• DOCUMENT EXCERPT
AB 1316 aims to destroy charter schools
Back in 2019, facing a barrage of legislation that threatened to destroy their institutions, advocates for charter schools reached a “compromise” agreement with lawmakers. The results were sweeping changes, expressed in SB 126, AB 1505 and AB 1507, that mingled common sense reforms with measures that have made it harder than ever for charters to operate in California.
What happened in 2019 wasn’t really a compromise. It was a defeat, accepted in order to avoid an even bigger defeat. But that was then.
Today, in what officials at the California Charter School Association have characterized as “a blatant violation of the deal that we had from AB 1505 in 2019,” and “an existential threat to charter schools in California,” we now have AB 1316. Masquerading as a “transparency” reform, AB 1316 will decimate charter schools across the state.
Weighing in at over 31,000 words, the entirety of this expansive bill is designed to prevent any growth in charter school enrollment, attack home schools, defund online learning programs associated with charter schools, and force the closure of those charter schools that are unable to cope with the avalanche of new regulations.
Among the new rules will be a requirement for tutors to have teaching credentials. The thoughtless cruelty of this can only be explained in light of the underlying goal, which is to make it harder for charter schools to attract talent and effectively teach their students. There are retired and semi-retired professionals, often coming from science, technology, engineering, and mathematics (STEM) fields, that can walk into a classroom, pick up a syllabus, and deliver extraordinary, inspiring lessons to students. This sort of excellence is hard to find in a traditional public school where every instructor has to have a teaching credential.
Another worrisome feature of AB 1316, according to the California Charter Schools Association, will be to “prohibit multiple-track schools that offer additional instructional days than students would otherwise receive, and restrict instructional day flexibility for all charter schools that would negatively hurt at-risk students that require scheduling flexibility.” This amounts to putting a stop to the types of innovation and adaptability to student needs that are defining characteristics of charter schools.

• SUPPLIED DATA

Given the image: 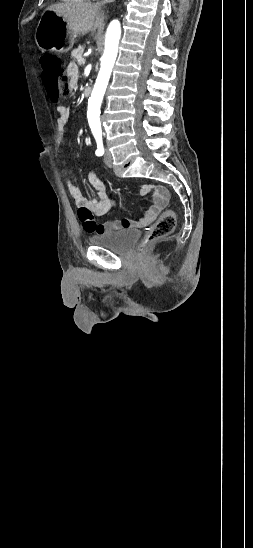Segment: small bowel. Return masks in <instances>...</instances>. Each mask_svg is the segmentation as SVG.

• PROMPT A
Retype the part of the AB 1316 article starting at "AB 1316 aims" and ending at "that was then.".
• PROMPT B
According to the AB 1316 article, how long is the bill?

• FINAL RESULT A
AB 1316 aims to destroy charter schools
Back in 2019, facing a barrage of legislation that threatened to destroy their institutions, advocates for charter schools reached a “compromise” agreement with lawmakers. The results were sweeping changes, expressed in SB 126, AB 1505 and AB 1507, that mingled common sense reforms with measures that have made it harder than ever for charters to operate in California.
What happened in 2019 wasn’t really a compromise. It was a defeat, accepted in order to avoid an even bigger defeat. But that was then.

• FINAL RESULT B
Over 31,000 words.